My understanding that modern high performance convertors have actual analog (like) noise floors several bits higher than their quantization floor stands, while I don't claim that the noise source is simple, but related to the oversampling and decimation (perhaps from the initial fast/low bit conversion). This few bits higher level of noise, makes dithering the LSB with LSB level noise academic. (In my judgement).

But don't take my word for it... Hopefully an expert will chime in and tell us which analog guy is less wrong..  :eek:

JR

 
JohnRoberts said:
My understanding that modern high performance convertors have actual analog (like) noise floors several bits higher than their quantization floor stands, while I don't claim that the noise source is simple, but related to the oversampling and decimation (perhaps from the initial fast/low bit conversion). This few bits higher level of noise, makes dithering the LSB with LSB level noise academic.
John this is indeed the case with present 24b converters.  The only 24b converter where dither is at the LSB level is the experimental device Scott Wurcer tested.  All others (good ones) are noise limited at about the 20b level though from what Sam says, this is slowly improving.

Samuel, which of your A/Ds did you measure at 130dB dynamic range?

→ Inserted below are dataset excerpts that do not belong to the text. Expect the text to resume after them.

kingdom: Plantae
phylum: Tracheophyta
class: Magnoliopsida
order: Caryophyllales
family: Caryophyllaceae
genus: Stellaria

But there are a few good 16b converters where dither is 'at' (see L&V for exact details) the LSB level.  The Sony PCM-F1 is done straight w/o oversampling etc.  The few IBM Thinkpads I've measured are also good.  Probably oversampling.  There are a lot more 16b converters which don't come anywhere near theoretical 16b performance.  If you were cynical, you could claim ALL 24b converters are properly dithered!

The issues of linearity below the LSB dither noise level are discussed by Lipshitz & Vanderkooy in at least 3 JAES articles.  As with anything of the Dynamic Duo, no further elaboration is possible.

But don't take the DD's or my word for it.  Test it for yourself.  Record something at -113dB wrt FS on a good 16b system.  You don't need to use averaging, sine waves and a distortion meter.  Music will do.  Then compare with a noisy analog chain.  (You can make this by simply having a large series resistor into a high gain high Z amplifier.)  All this needs is an attenuator, a high gain line level amplifier and your ears.
 
ricardo said:
On the subject of real-time SRC, don't we now have enough processing power to upsample to the Lowest Common Multiple?
Unfortunately, in real-time, the ratio is essentially irrational, so the algo has to take the closest rational ratio, which may lead to a very high LCM.
Just take the example of converting from 48 khz to 44.101, the LCM is 211.6848MHz, which would leave only 1.5 instruction cycle on the fastes DSP alive. But dealing with 44.1001 kHz shows it just is not feasible, going into the GHz range.
Nor is it really necessary; the algos have a limited upsampling range and whatever overflow is generated there is taken care of by buffers.